# 2.1.4 [W3C-XSD] Section 3.2.5, double

V0003:

The specification states:

``` [Definition:]  The double datatype is patterned after the IEEE double-precision
64-bit floating point type [IEEE 754-1985]. The basic ·value space· of double
consists of the values m × 2^e, where m is an integer whose absolute value is
less than 2^53, and e is an integer between -1075 and 970, inclusive. In addition
to the basic ·value space· described above, the ·value space· of double also
contains the following three special values: positive and negative infinity and
not-a-number (NaN). The ·order-relation· on double is: x < y iff y - x is
positive for x and y in the value space. Positive infinity is greater than all
other non-NaN values.

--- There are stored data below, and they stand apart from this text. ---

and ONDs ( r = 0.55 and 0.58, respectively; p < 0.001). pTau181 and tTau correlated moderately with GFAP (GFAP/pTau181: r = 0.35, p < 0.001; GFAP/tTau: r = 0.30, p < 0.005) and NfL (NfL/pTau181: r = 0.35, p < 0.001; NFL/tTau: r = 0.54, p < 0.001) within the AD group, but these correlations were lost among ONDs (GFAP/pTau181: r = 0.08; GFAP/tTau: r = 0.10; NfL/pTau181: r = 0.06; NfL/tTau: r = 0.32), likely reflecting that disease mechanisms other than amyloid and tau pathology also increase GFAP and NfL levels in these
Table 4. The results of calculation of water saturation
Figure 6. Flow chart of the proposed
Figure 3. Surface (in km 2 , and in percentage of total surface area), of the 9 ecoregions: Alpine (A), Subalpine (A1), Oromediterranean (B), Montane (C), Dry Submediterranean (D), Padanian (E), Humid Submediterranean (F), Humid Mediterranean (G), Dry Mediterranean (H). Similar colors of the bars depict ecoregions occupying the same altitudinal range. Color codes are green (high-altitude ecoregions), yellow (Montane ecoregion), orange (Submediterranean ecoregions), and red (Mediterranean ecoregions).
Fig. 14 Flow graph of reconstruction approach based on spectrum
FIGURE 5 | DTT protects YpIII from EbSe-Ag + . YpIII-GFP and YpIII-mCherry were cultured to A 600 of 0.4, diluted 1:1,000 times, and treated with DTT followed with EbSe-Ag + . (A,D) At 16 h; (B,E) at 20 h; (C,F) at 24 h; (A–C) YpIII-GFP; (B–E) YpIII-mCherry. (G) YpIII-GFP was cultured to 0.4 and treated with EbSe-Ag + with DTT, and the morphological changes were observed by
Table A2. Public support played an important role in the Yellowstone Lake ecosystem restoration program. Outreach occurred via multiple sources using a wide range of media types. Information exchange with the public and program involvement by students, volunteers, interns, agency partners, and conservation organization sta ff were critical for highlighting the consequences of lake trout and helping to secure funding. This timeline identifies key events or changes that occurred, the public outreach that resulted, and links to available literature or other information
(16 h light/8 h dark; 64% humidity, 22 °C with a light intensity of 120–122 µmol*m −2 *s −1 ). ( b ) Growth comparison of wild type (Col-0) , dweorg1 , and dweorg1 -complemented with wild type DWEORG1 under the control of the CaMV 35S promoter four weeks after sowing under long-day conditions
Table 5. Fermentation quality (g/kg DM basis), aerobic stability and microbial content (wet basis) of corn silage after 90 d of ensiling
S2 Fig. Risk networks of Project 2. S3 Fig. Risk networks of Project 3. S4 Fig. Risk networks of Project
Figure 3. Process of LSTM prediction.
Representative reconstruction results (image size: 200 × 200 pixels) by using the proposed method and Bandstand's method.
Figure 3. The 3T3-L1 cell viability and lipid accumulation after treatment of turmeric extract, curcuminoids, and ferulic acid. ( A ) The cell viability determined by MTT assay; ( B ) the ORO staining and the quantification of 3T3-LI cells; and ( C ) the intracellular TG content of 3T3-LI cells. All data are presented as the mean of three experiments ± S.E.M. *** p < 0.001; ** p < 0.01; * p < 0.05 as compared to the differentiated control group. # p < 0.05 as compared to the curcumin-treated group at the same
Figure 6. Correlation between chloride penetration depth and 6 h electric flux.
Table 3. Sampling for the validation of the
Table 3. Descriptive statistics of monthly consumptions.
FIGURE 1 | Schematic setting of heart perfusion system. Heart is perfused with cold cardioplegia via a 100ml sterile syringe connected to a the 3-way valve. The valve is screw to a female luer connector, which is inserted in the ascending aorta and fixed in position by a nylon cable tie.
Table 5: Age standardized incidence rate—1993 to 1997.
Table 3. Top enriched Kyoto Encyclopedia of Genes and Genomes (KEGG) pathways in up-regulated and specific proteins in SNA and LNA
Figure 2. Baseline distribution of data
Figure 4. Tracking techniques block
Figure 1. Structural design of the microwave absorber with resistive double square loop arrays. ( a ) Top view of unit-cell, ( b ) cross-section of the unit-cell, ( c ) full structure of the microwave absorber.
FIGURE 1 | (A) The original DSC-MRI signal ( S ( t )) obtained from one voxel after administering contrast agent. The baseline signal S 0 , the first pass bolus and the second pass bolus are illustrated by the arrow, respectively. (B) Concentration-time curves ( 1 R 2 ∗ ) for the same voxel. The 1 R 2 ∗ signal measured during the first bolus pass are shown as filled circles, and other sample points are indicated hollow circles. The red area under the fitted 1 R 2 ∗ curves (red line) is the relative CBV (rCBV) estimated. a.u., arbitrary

NaN equals itself but is ·incomparable· with (neither
greater than nor less than) any other value in the ·value space·.
```

MSXML6

No error is reported if the `NaN` value is compared with positive infinity or negative infinity.

V0004:

The specification states:

``` Any value ·incomparable· with the value used for the four bounding facets
(·minInclusive·, ·maxInclusive·, ·minExclusive·, and ·maxExclusive·) will be
excluded from the resulting restricted ·value space·. In particular, when "NaN"
is used as a facet value for a bounding facet, since no other double values are
·comparable· with it, the result is a ·value space· either having NaN as its only
member (the inclusive cases) or that is empty (the exclusive cases). If any other
value is used for a bounding facet, NaN will be excluded from the resulting
restricted ·value space·; to add NaN back in requires union with the NaN-only
space.
```

MSXML6

If `NaN` is used as a facet value for a bounding facet, when `NaN` is compared to other non-`NaN` doubles, `NaN` is less than any non-`NaN` number.